Ricky Gill, the Lodi Republican challenging Rep. Jerry McNerney, D-Stockton, in the newly drawn 9th Congressional District, announced today that he’s been endorsed by the California Farm Bureau Federation.
“Ricky Gill has grown up in the Central Valley and has firsthand experience in small business, dealing with regulations and encouraging the expansion of trade to grow our economy and create local jobs,” California Farm Bureau President Paul Wenger said in Gill’s release. “His family’s roots in agriculture have guided his life’s path, and he will make the needs of farmers and ranchers a priority as he represents his district in Washington.”
Wenger said Gill will be “an energetic advocate for his constituents and will support policies to help turn our economy around, to provide jobs and business opportunities for the next generation.”
Gill, 25, is the son of immigrants who are physicians but also own a 1,000-acre cherry farm and vineyard, an RV park and other business interests; he finished his Cal law degree earlier this year. He said he’s honored by the Farm Bureau’s endorsement: “I look forward to standing up for our farmers and ranchers so they can create jobs right here in the 9th District, where my family has been farming for 30 years.”

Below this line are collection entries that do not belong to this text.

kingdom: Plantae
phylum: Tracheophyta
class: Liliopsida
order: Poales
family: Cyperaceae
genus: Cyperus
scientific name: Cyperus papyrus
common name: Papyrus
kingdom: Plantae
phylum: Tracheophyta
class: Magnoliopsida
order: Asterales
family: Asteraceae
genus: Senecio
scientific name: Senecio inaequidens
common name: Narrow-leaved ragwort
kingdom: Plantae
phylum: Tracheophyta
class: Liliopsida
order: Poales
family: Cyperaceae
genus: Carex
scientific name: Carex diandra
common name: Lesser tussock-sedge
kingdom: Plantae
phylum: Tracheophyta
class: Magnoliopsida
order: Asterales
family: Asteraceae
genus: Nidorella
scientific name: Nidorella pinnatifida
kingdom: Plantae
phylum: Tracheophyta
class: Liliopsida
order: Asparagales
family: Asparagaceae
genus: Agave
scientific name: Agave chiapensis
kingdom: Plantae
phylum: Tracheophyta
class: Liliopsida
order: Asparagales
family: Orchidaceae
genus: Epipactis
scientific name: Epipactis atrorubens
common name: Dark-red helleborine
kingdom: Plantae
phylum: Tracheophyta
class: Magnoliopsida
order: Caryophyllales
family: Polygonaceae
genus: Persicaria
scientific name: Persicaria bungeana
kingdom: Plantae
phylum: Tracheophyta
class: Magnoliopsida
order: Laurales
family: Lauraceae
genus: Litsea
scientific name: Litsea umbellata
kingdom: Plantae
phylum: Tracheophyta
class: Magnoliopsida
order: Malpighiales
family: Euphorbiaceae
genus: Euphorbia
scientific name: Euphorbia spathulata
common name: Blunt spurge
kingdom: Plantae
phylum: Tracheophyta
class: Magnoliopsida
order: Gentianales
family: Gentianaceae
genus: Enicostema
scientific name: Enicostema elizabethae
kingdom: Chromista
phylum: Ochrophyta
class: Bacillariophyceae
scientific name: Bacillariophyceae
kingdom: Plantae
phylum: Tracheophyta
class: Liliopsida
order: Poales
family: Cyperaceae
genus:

The California Farm Bureau Federation protects agricultural interests for more than 74,000 members statewide.
Would McNerney liked to have had this endorsement? Certainly.
Was he likely to get it? Some Democrats have won the California Farm Bureau Federation’s nod, including Dianne Feinstein, Mike Thompson and Jim Costa, but McNerney’s votes haven’t been so popular.
Is he lost without it? No. The Farm Bureau can be a powerful Central Valley force, but the 9th District isn’t its very strongest province: Stockton, entirely within the district, is urban and firmly Democratic. In the 2001 bipartisan gerrymander of the Central Valley, as Democrats sought to make then-Rep. Gary Condit’s seat safe for any Democrat except the ag-popular but scandal-ridden Condit, it was accomplished by redrawing the district to include Stockton. Farming interests are powerful in the district, but not all-powerful.